Estatuto dos cães e gatos prevê penas de até dez anos para maus-tratos e define regras para adoção e tutela responsável.
Estatuto dos cães e gatos reforça penas para maus-tratos e tutela responsável
O Estatuto dos cães e gatos prevê penas severas para quem praticar maus-tratos, incluindo detenção de seis meses a dez anos, em uma resposta firme do Estado a episódios recentes de violência contra animais, como o ocorrido em Florianópolis (SC). A proposta, já aprovada na Comissão de Direitos Humanos do Senado e em análise na Comissão de Constituição e Justiça, estabelece uma série de regras que visam garantir proteção, bem-estar e direitos fundamentais a cães e gatos, ressaltando a responsabilidade legal e ética dos tutores.

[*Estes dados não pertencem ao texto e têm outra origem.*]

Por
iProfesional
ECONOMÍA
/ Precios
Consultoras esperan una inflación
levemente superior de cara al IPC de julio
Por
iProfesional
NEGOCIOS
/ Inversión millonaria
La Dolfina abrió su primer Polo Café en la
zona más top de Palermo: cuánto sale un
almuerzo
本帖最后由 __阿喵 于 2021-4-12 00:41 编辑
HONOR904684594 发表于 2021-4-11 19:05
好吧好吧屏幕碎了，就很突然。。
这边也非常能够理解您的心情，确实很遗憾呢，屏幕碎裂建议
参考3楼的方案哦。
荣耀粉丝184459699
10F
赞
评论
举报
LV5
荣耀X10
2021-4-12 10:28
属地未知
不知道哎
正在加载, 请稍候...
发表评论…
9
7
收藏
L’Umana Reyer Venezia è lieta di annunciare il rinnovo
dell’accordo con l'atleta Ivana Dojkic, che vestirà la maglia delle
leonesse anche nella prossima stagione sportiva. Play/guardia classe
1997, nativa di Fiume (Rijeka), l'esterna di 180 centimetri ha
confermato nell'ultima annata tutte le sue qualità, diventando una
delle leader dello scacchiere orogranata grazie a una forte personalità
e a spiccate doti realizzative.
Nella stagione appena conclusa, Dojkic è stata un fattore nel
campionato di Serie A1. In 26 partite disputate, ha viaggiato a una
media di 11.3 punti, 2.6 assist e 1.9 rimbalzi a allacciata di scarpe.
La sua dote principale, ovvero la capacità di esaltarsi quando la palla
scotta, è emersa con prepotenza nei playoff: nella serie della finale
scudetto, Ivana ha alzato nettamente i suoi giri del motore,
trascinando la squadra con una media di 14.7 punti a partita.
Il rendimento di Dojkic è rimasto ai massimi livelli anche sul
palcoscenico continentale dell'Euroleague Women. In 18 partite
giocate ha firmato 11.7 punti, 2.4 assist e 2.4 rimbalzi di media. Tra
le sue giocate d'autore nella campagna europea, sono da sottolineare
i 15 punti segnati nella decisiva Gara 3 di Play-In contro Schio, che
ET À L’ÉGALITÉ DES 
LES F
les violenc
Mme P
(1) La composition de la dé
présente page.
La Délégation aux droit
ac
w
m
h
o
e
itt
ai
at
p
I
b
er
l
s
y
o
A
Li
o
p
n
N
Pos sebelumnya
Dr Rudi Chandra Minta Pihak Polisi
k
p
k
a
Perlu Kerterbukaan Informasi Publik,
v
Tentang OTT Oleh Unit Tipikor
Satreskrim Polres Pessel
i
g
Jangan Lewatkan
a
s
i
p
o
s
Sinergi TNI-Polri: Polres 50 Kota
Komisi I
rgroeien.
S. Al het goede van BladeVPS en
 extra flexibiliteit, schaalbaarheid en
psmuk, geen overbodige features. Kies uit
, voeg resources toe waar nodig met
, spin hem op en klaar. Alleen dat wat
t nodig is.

Principais diretrizes e proibições estabelecidas pelo estatuto
O projeto de lei (PL 6.191/2025) estrutura-se em 12 capítulos e 60 artigos, definindo um marco regulatório abrangente sobre o tratamento digno e responsável dos cães e gatos. Entre as proibições estão o abandono, agressões físicas, mutilações estéticas, restrição injustificada de liberdade, uso em rinhas e testes que causem sofrimento. Também ficam vetados o confinamento inadequado, a comercialização clandestina e a negação de acesso à água e comida em áreas comuns, ampliando o escopo de proteção desses animais tanto no ambiente familiar quanto comunitário.
Conceitos inovadores sobre animais comunitários e custódia responsável
O estatuto introduz o conceito de “animais comunitários”, que são cães e gatos em situação de rua mantidos sob vínculos de dependência com a comunidade local, reconhecendo sua importância e necessidade de proteção. Além disso, o texto formaliza a “custódia responsável”, conceito que estabelece o compromisso legal e ético de garantir o bem-estar dos animais, promovendo uma convivência harmoniosa e respeitosa entre seres humanos e seus companheiros de quatro patas.
Requisitos rigorosos para adoção e medidas para garantir o interesse dos animais
A adoção responsável é tratada com rigor, exigindo que o adotante tenha mais de 18 anos, condições adequadas para cuidar do animal e nenhum histórico de maus-tratos. As adoções devem sempre atender aos interesses do animal, especialmente em casos de trauma ou abandono, garantindo um ambiente seguro e saudável para os cães e gatos que passam a integrar novas famílias.
Impacto social e jurídico do estatuto na proteção animal
O relator do projeto, senador Paulo Paim (PT-RS), destaca que o Estatuto dos cães e gatos representa um avanço fundamental na legislação brasileira, assegurando direitos essenciais à vida, integridade e bem-estar desses animais. A proposta reforça a obrigação dos poderes públicos em atuar na proteção animal e estabelece penas rigorosas para desestimular práticas cruéis, contribuindo para a promoção de uma cultura de respeito e cuidado com os animais no país.
O Estatuto dos cães e gatos surge em um contexto de crescente conscientização social acerca dos direitos dos animais e da responsabilidade humana de zelar por seu bem-estar, refletindo uma mudança significativa na abordagem legislativa e cultural sobre o tema no Brasil.